Copy the stretch of the listing below from the line containing "Rendered at 1275 by 1650 pixels." through the line containing "List each element's", word for word and with nothing added.

■ ■ ■

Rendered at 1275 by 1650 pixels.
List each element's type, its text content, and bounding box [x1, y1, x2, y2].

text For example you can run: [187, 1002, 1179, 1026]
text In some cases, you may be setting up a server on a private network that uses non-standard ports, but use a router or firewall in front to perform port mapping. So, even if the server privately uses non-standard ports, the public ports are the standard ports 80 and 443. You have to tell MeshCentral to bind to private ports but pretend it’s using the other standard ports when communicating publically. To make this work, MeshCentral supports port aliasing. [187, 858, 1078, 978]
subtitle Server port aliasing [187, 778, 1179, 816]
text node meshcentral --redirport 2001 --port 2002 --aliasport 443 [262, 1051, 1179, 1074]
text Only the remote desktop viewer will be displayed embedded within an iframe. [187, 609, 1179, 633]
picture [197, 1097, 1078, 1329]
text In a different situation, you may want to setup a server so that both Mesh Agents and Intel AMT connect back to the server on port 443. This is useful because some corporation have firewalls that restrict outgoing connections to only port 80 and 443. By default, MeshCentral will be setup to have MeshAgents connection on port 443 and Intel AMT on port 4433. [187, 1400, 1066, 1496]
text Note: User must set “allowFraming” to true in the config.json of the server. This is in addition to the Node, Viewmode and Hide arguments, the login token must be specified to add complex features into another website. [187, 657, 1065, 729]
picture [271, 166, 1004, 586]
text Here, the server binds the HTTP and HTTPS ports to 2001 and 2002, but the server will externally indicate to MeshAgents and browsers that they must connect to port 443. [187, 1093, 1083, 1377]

■ ■ ■

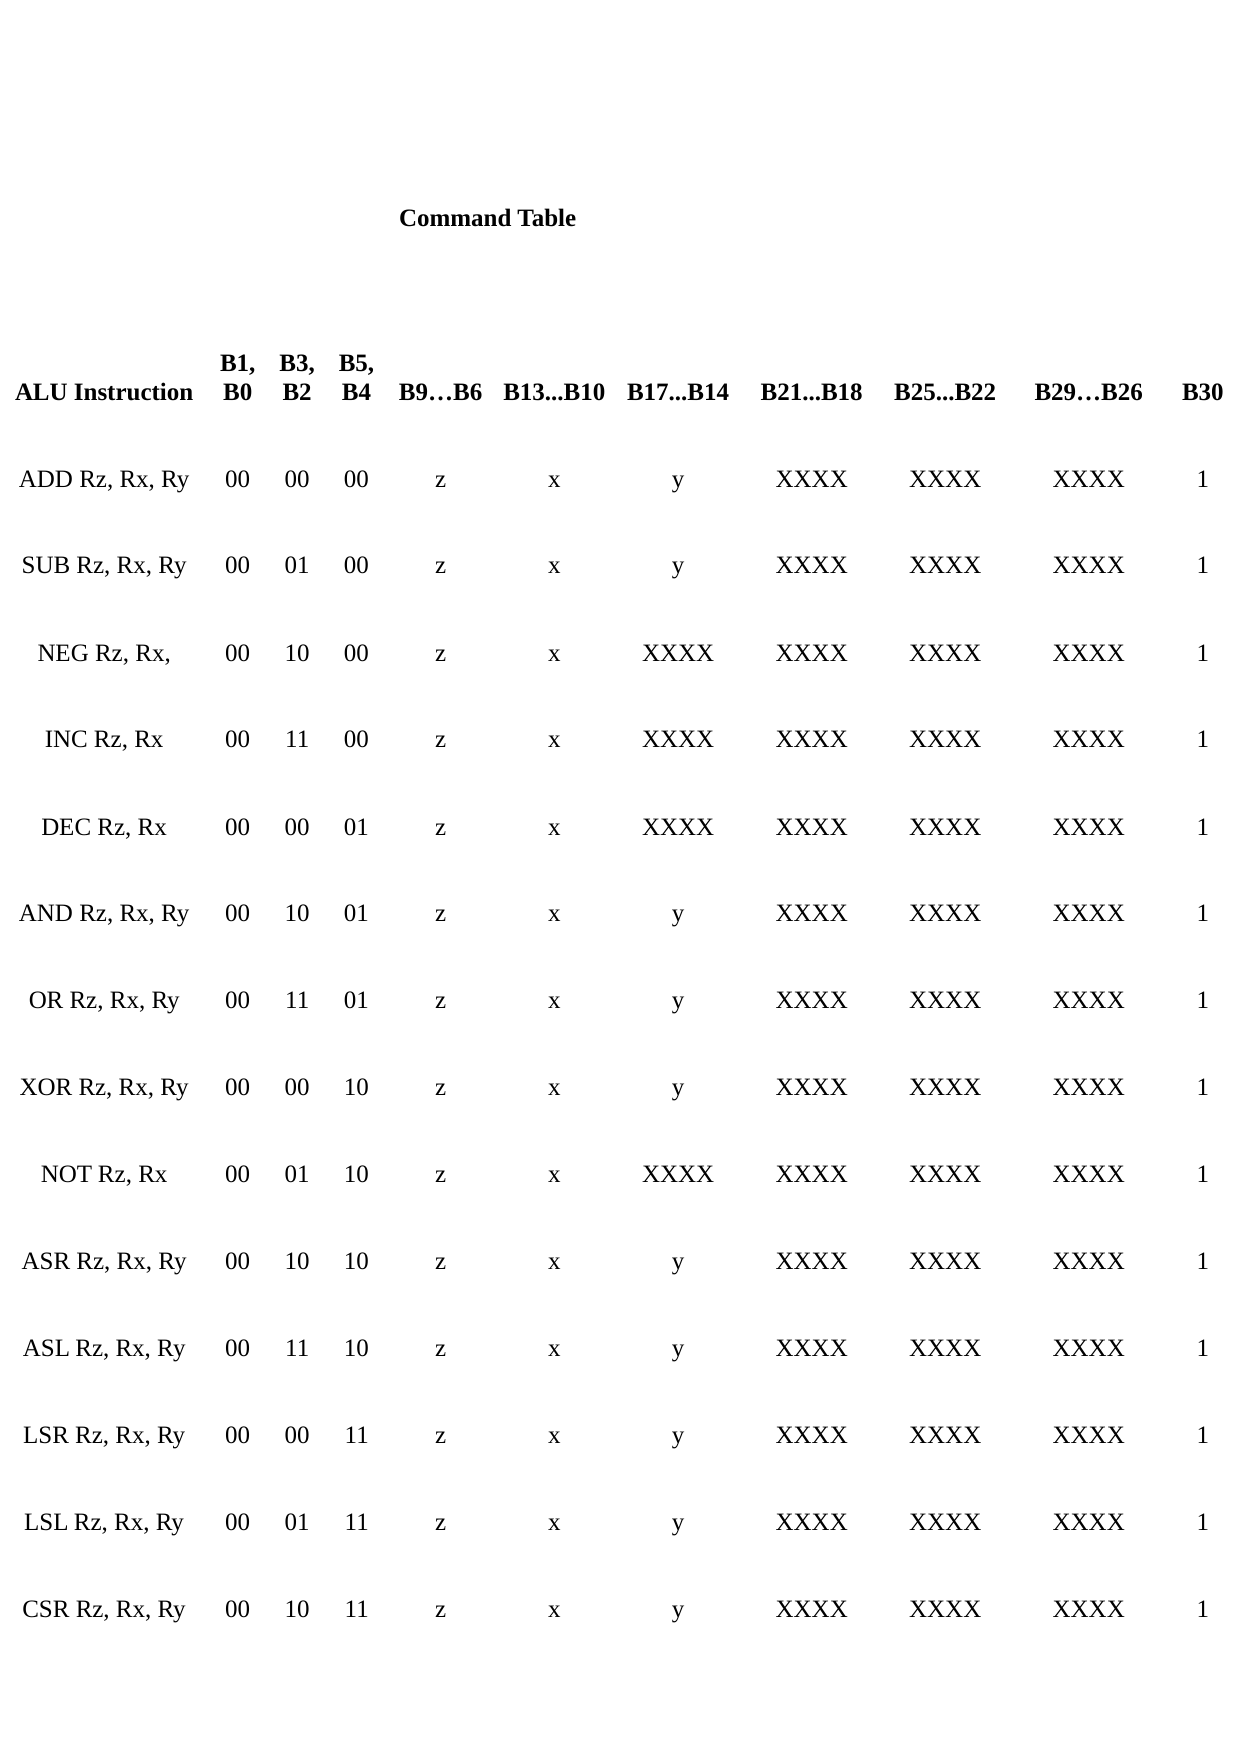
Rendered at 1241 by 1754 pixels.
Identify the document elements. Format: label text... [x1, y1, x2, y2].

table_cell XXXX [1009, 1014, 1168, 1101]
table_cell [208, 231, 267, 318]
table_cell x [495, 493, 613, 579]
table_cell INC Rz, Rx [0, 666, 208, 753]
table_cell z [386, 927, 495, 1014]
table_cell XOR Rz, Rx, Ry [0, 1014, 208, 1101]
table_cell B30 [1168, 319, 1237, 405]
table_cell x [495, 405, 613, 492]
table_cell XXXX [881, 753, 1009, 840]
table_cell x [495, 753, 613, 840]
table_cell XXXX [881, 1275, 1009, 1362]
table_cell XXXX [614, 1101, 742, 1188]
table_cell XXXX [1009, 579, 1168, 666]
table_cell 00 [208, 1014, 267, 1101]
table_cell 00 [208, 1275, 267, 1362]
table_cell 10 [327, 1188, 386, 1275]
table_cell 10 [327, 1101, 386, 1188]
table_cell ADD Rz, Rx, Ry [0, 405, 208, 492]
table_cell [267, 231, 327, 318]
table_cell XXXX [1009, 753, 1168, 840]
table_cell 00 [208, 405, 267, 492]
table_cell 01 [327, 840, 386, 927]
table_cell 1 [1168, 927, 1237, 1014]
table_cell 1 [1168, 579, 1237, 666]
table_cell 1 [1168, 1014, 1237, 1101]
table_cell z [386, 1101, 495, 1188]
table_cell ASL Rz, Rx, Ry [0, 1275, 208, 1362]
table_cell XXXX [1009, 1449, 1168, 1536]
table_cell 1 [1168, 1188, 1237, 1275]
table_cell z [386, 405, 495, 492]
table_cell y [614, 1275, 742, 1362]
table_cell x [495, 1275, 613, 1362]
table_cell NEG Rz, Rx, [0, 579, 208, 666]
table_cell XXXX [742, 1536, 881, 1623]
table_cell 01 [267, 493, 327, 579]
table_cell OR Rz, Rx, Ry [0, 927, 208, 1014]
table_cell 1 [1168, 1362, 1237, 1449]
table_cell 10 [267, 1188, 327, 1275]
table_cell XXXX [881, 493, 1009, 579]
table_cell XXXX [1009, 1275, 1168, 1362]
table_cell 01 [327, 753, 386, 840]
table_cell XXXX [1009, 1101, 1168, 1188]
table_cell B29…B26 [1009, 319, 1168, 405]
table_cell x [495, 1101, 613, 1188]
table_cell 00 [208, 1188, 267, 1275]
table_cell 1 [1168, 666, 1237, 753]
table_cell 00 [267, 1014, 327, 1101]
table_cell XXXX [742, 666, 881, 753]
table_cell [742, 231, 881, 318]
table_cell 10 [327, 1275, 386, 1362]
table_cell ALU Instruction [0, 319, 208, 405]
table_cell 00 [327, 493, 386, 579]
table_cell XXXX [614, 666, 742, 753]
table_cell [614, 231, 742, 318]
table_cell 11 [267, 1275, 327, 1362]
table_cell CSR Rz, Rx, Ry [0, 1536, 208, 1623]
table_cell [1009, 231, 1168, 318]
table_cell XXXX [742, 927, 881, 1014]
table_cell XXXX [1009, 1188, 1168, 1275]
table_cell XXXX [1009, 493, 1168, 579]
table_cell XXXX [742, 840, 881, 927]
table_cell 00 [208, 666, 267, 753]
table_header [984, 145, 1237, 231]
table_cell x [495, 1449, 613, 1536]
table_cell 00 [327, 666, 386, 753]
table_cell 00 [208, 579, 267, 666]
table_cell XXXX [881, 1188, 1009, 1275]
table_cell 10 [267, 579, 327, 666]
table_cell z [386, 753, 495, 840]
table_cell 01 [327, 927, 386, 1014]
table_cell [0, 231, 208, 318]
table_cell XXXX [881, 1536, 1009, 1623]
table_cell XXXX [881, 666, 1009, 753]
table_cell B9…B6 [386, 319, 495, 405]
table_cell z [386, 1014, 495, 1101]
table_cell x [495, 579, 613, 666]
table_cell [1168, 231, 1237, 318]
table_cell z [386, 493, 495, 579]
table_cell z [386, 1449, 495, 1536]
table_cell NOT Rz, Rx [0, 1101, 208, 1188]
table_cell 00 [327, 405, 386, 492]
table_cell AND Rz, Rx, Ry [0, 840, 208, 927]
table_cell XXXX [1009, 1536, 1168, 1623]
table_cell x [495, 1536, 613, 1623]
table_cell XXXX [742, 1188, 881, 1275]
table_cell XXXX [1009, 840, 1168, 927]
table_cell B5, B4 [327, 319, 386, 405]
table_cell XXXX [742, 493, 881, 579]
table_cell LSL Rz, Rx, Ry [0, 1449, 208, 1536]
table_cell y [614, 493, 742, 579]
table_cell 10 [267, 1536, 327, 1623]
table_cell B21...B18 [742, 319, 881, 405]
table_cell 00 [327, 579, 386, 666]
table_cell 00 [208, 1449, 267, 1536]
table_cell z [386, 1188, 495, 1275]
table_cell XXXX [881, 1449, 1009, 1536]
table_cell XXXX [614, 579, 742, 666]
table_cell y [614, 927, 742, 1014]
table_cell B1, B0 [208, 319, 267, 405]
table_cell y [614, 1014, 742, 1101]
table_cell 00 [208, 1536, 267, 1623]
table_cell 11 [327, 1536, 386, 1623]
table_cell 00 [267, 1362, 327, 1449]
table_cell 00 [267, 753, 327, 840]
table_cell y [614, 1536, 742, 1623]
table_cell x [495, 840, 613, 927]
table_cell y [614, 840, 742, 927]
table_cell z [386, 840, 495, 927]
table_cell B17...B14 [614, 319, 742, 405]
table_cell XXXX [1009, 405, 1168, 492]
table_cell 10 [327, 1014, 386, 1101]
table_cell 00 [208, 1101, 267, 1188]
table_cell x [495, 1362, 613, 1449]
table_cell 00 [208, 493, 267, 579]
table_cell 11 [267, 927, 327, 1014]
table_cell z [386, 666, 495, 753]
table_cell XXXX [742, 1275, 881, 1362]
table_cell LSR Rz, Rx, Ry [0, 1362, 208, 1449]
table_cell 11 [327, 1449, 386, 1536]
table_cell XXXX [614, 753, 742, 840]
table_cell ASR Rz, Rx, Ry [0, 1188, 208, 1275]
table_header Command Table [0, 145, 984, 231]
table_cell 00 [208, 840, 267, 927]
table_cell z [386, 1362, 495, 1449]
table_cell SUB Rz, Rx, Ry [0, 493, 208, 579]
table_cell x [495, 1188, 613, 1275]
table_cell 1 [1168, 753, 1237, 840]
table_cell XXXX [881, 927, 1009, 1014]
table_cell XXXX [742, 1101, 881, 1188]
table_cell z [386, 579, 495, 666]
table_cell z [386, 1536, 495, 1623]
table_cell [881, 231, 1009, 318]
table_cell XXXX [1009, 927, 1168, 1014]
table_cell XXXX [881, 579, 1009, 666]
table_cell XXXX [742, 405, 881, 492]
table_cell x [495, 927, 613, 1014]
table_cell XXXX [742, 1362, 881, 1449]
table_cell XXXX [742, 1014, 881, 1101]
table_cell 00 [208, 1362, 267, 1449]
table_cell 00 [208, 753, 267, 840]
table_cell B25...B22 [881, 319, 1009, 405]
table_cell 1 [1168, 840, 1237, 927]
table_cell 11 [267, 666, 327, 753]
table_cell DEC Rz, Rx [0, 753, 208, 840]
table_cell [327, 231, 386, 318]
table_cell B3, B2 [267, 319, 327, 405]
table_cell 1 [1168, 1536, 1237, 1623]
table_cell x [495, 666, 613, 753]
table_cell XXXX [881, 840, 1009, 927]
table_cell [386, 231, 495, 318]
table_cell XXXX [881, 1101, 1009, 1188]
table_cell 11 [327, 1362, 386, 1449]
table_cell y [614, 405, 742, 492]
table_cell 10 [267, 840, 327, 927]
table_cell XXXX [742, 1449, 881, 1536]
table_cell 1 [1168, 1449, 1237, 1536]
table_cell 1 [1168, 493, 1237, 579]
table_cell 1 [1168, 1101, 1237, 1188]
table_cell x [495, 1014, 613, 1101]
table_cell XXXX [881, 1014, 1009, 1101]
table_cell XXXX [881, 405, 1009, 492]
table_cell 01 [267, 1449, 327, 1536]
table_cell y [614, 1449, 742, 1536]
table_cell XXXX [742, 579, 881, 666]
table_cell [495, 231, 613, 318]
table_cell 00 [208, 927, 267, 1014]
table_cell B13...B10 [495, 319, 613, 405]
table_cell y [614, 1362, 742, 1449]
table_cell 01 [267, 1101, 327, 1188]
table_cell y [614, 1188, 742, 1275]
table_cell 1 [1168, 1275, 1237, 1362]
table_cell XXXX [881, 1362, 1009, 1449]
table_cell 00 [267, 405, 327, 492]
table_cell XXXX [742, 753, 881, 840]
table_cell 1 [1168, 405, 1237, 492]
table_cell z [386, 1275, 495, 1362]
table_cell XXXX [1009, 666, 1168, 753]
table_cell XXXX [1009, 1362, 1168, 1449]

■ ■ ■

- [In response]:
Rendered at 1275 by 1650 pixels.
List each element's type, its text content, and bounding box [x1, y1, x2, y2].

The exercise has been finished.